_Written task_
Transcribe every line of the records below without any changes, leaving out the pictures.

Stored entries:
-- BEGIN --

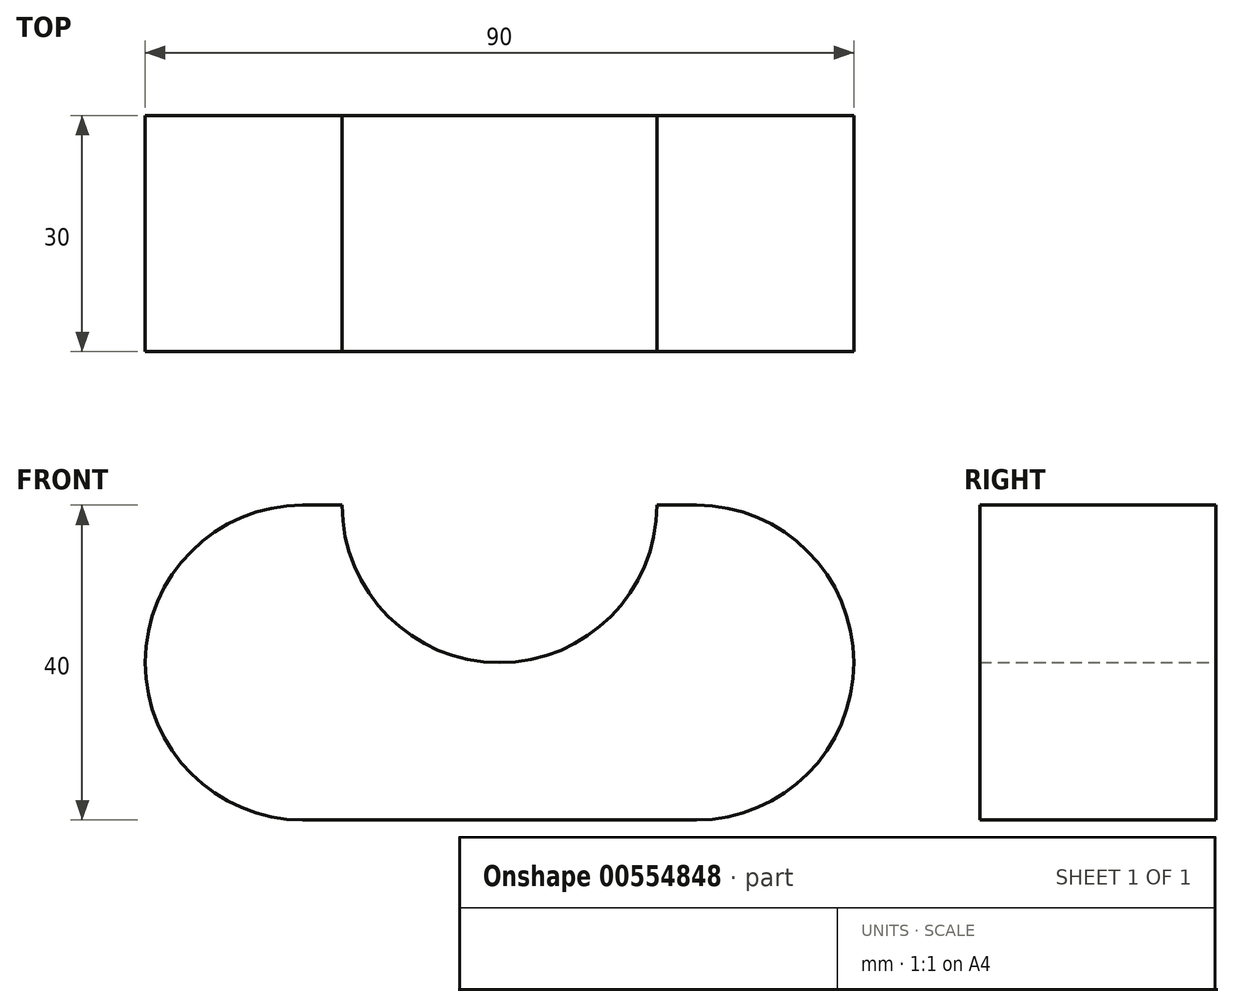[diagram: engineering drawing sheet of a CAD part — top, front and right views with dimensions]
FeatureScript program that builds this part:
annotation { "Feature Type Name" : "Feature", "Feature Type Description" : "" }
export const myFeature = defineFeature(function(context is Context, id is Id, definition is map)
    precondition{}
    {
        {
            var Q0;
            Q0=qCreatedBy(makeId("Front.planeOp"),FACE);
            var sketch = newSketch(context, id + "F0", { "sketchPlane" : qUnion([Q0])});
            skLineSegment(sketch, "E0", {"start": v(-63.05, -38.49) * mm, "end": v(-13.05, -38.49) * mm});
            skLineSegment(sketch, "E1", {"start": v(-13.05, 1.51) * mm, "end": v(-18.05, 1.51) * mm});
            skArc(sketch, "E2", {"start": v(-13.05, -38.49) * mm, "mid": v(6.95, -18.49) * mm, "end": v(-13.05, 1.51) * mm});
            skArc(sketch, "E3", {"start": v(-63.05, 1.51) * mm, "mid": v(-83.05, -18.49) * mm, "end": v(-63.05, -38.49) * mm});
            skPoint(sketch, "E4", {"position": v(-38.05, 1.51) * mm});
            skArc(sketch, "E5", {"start": v(-58.05, 1.51) * mm, "mid": v(-38.05, -18.49) * mm, "end": v(-18.05, 1.51) * mm});
            skLineSegment(sketch, "E6.trimOffspring", {"start": v(-58.05, 1.51) * mm, "end": v(-63.05, 1.51) * mm});
            skSolve(sketch);
        }
        {
            var Q0;
            Q0 = qSketchRegion(id + "F0", true);
            extrude(context, id + "F1", {"entities" : qUnion([Q0]), "depth" : 30 * mm, "offsetDistance" : 25 * mm});
        }
    });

-- END --

_Expected answer_
[diagram: engineering drawing sheet of a CAD part — top, front and right views with dimensions]
FeatureScript program that builds this part:
annotation { "Feature Type Name" : "Feature", "Feature Type Description" : "" }
export const myFeature = defineFeature(function(context is Context, id is Id, definition is map)
    precondition{}
    {
        {
            var Q0;
            Q0=qCreatedBy(makeId("Front.planeOp"),FACE);
            var sketch = newSketch(context, id + "F0", { "sketchPlane" : qUnion([Q0])});
            skLineSegment(sketch, "E0", {"start": v(-63.05, -38.49) * mm, "end": v(-13.05, -38.49) * mm});
            skLineSegment(sketch, "E1", {"start": v(-13.05, 1.51) * mm, "end": v(-18.05, 1.51) * mm});
            skArc(sketch, "E2", {"start": v(-13.05, -38.49) * mm, "mid": v(6.95, -18.49) * mm, "end": v(-13.05, 1.51) * mm});
            skArc(sketch, "E3", {"start": v(-63.05, 1.51) * mm, "mid": v(-83.05, -18.49) * mm, "end": v(-63.05, -38.49) * mm});
            skPoint(sketch, "E4", {"position": v(-38.05, 1.51) * mm});
            skArc(sketch, "E5", {"start": v(-58.05, 1.51) * mm, "mid": v(-38.05, -18.49) * mm, "end": v(-18.05, 1.51) * mm});
            skLineSegment(sketch, "E6.trimOffspring", {"start": v(-58.05, 1.51) * mm, "end": v(-63.05, 1.51) * mm});
            skSolve(sketch);
        }
        {
            var Q0;
            Q0 = qSketchRegion(id + "F0", true);
            extrude(context, id + "F1", {"entities" : qUnion([Q0]), "depth" : 30 * mm, "offsetDistance" : 25 * mm});
        }
    });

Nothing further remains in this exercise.